# Work to complete:
Scan the records beneath this line for the line holding "nose: (254, 129)" and the line holding "right shoulder: (132, 132)", then transcribe exactly those two and all lines between.

(Extracted records)
────────────────────────────────────────

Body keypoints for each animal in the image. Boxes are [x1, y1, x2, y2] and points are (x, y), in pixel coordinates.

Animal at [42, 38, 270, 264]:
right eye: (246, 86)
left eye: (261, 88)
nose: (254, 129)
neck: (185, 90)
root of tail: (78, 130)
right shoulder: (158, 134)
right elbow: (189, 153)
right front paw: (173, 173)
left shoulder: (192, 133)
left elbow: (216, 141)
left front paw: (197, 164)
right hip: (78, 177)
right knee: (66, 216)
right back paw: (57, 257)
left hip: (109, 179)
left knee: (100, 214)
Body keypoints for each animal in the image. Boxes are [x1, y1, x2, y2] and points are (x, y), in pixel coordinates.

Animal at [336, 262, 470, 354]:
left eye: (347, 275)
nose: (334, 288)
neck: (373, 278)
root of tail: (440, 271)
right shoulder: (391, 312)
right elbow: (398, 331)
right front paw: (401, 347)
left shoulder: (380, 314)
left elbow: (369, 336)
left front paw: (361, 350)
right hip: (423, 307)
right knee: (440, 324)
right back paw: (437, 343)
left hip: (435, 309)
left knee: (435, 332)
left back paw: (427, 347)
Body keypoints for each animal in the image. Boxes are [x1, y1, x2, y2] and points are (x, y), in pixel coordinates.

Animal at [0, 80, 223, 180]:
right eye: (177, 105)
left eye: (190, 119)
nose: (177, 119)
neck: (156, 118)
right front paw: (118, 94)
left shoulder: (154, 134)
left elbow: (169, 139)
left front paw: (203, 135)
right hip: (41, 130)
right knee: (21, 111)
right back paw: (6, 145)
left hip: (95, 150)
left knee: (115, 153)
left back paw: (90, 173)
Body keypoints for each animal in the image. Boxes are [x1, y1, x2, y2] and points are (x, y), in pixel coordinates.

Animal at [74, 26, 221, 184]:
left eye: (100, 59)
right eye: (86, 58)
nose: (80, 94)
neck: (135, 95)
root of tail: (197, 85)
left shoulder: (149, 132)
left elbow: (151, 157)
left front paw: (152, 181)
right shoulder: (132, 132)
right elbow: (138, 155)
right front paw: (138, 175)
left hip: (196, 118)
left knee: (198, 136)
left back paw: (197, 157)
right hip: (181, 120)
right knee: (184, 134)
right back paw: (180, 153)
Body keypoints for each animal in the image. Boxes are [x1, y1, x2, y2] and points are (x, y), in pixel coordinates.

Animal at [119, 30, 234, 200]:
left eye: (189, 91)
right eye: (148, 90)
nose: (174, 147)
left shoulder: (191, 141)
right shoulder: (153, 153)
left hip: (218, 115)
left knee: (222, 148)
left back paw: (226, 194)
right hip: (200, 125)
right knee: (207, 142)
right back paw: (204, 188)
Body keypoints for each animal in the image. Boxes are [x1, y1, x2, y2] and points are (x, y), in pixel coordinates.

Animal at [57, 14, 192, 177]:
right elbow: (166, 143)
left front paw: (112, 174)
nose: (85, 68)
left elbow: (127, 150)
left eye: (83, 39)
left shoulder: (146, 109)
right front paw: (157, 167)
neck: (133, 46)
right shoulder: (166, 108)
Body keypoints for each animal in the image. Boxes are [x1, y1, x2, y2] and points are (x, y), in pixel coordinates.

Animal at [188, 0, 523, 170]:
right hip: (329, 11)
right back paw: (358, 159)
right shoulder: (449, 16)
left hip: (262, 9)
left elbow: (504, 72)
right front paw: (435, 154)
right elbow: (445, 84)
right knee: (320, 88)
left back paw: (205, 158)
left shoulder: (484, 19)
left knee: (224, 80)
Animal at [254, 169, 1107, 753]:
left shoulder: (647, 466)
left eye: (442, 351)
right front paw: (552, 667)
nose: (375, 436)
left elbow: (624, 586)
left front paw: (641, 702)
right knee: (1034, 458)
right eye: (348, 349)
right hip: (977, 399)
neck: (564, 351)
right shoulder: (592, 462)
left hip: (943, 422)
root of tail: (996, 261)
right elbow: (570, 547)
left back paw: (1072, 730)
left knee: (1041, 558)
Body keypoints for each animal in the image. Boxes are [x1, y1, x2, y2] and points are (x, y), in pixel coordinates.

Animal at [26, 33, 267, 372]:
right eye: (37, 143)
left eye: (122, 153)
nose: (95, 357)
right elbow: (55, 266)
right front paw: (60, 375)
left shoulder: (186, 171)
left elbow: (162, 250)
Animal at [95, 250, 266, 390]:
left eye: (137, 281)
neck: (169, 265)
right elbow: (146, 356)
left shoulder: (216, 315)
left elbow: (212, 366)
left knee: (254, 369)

────────────────────────────────────────

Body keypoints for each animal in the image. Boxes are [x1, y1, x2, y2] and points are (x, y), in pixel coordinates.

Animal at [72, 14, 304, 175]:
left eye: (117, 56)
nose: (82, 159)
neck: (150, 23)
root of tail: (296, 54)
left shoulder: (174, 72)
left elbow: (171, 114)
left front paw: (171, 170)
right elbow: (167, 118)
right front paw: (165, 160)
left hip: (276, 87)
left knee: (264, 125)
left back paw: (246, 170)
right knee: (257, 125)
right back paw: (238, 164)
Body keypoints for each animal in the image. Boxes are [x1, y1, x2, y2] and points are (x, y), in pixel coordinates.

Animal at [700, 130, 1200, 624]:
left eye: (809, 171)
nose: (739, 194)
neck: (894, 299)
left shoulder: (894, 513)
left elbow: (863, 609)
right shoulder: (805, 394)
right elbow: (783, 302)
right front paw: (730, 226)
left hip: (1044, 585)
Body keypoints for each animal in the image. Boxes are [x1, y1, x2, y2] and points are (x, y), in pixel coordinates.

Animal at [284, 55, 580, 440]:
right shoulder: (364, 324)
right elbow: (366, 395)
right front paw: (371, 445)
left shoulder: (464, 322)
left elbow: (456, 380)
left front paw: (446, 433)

────────────────────────────────────────

# Solution for this problem:
nose: (254, 129)
neck: (185, 90)
root of tail: (78, 130)
right shoulder: (158, 134)
right elbow: (189, 153)
right front paw: (173, 173)
left shoulder: (192, 133)
left elbow: (216, 141)
left front paw: (197, 164)
right hip: (78, 177)
right knee: (66, 216)
right back paw: (57, 257)
left hip: (109, 179)
left knee: (100, 214)
Body keypoints for each animal in the image. Boxes are [x1, y1, x2, y2] and points are (x, y), in pixel coordinates.

Animal at [336, 262, 470, 354]:
left eye: (347, 275)
nose: (334, 288)
neck: (373, 278)
root of tail: (440, 271)
right shoulder: (391, 312)
right elbow: (398, 331)
right front paw: (401, 347)
left shoulder: (380, 314)
left elbow: (369, 336)
left front paw: (361, 350)
right hip: (423, 307)
right knee: (440, 324)
right back paw: (437, 343)
left hip: (435, 309)
left knee: (435, 332)
left back paw: (427, 347)
Body keypoints for each animal in the image. Boxes are [x1, y1, x2, y2] and points are (x, y), in pixel coordinates.

Animal at [0, 80, 223, 180]:
right eye: (177, 105)
left eye: (190, 119)
nose: (177, 119)
neck: (156, 118)
right front paw: (118, 94)
left shoulder: (154, 134)
left elbow: (169, 139)
left front paw: (203, 135)
right hip: (41, 130)
right knee: (21, 111)
right back paw: (6, 145)
left hip: (95, 150)
left knee: (115, 153)
left back paw: (90, 173)
Body keypoints for each animal in the image. Boxes are [x1, y1, x2, y2] and points are (x, y), in pixel coordinates.

Animal at [74, 26, 221, 184]:
left eye: (100, 59)
right eye: (86, 58)
nose: (80, 94)
neck: (135, 95)
root of tail: (197, 85)
left shoulder: (149, 132)
left elbow: (151, 157)
left front paw: (152, 181)
right shoulder: (132, 132)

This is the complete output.